Produce a verbatim copy of the records, and keep the images out of it.

'''

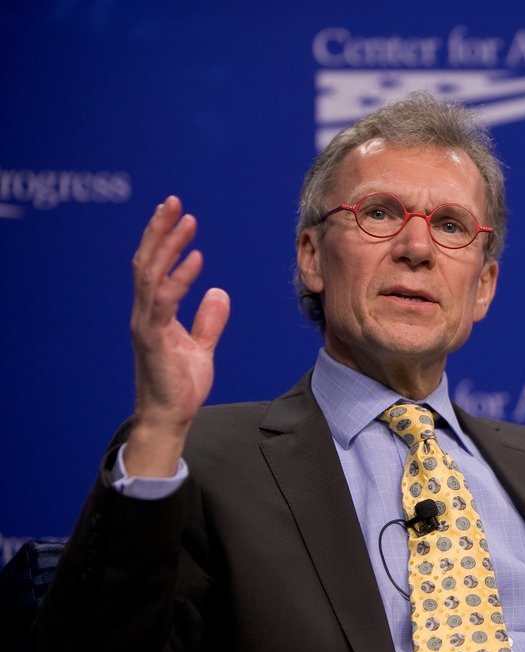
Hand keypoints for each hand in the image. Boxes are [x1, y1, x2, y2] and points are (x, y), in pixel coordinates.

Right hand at [123, 196, 229, 476]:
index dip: (163, 239)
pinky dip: (179, 278)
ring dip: (167, 244)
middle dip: (160, 229)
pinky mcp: (153, 339)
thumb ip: (208, 320)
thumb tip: (218, 292)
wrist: (171, 417)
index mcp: (154, 312)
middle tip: (174, 201)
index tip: (178, 214)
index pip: (153, 266)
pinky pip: (164, 301)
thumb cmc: (181, 385)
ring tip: (185, 220)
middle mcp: (145, 313)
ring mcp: (146, 324)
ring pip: (150, 273)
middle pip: (146, 261)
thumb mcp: (201, 347)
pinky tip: (196, 259)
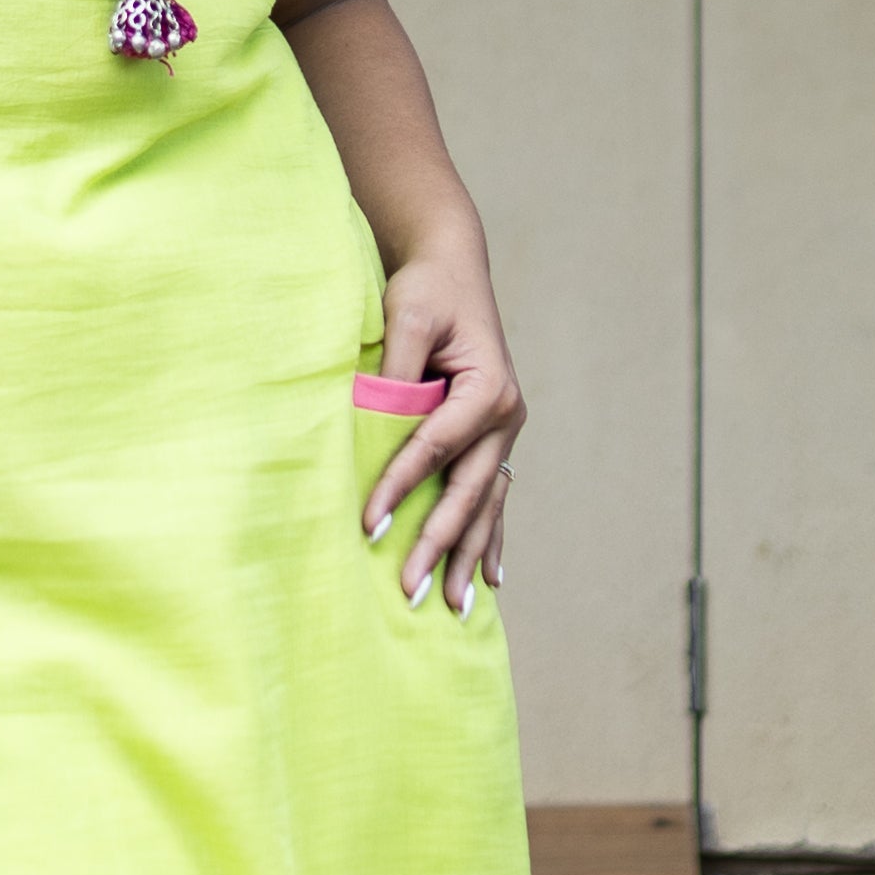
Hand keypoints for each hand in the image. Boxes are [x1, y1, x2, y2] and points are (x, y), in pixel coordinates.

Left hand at [361, 226, 522, 613]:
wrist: (452, 267)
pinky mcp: (493, 437)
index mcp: (488, 389)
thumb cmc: (426, 289)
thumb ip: (394, 369)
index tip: (369, 525)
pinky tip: (488, 578)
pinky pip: (493, 496)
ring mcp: (504, 431)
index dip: (401, 486)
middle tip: (409, 591)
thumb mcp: (407, 317)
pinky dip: (489, 537)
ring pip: (486, 505)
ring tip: (453, 607)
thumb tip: (371, 420)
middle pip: (467, 492)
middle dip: (439, 545)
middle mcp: (505, 416)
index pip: (435, 448)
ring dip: (468, 556)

'''

▶ _OUTPUT FOR THIS TASK_
Hand keypoints for each hand in the image. Boxes are [x1, y1, x2, y2] and points are (x, y), in pixel coordinates.

Right hand at [123, 196, 229, 476]:
index dip: (163, 239)
pinky dip: (179, 278)
ring dip: (167, 244)
middle dip: (160, 229)
pinky mcp: (153, 339)
thumb ip: (208, 320)
thumb tip: (218, 292)
wrist: (171, 417)
index mcp: (154, 312)
middle tip: (174, 201)
index tip: (178, 214)
index pip: (153, 266)
pinky pip: (164, 301)
thumb cmc: (181, 385)
ring tip: (185, 220)
middle mcp: (145, 313)
ring mcp: (146, 324)
ring pip: (150, 273)
middle pip: (146, 261)
thumb mcp: (201, 347)
pinky tip: (196, 259)
Hand keypoints for each hand in the image. Boxes are [x1, y1, x2, y2] and points are (x, y), in pixel coordinates.

Left hand at [361, 226, 522, 613]:
wrist: (452, 267)
pinky mcp: (493, 437)
index mcp: (488, 389)
thumb cmc: (426, 289)
thumb ip: (394, 369)
index tip: (369, 525)
pinky tip: (488, 578)
pinky pip: (493, 496)
ring mcp: (504, 431)
index dip: (401, 486)
middle tip: (409, 591)
thumb mcp: (407, 317)
pinky dip: (489, 537)
ring pip: (486, 505)
ring tip: (453, 607)
thumb tip: (371, 420)
middle pip: (467, 492)
middle dip: (439, 545)
middle mcp: (505, 416)
index pip: (435, 448)
ring dip: (468, 556)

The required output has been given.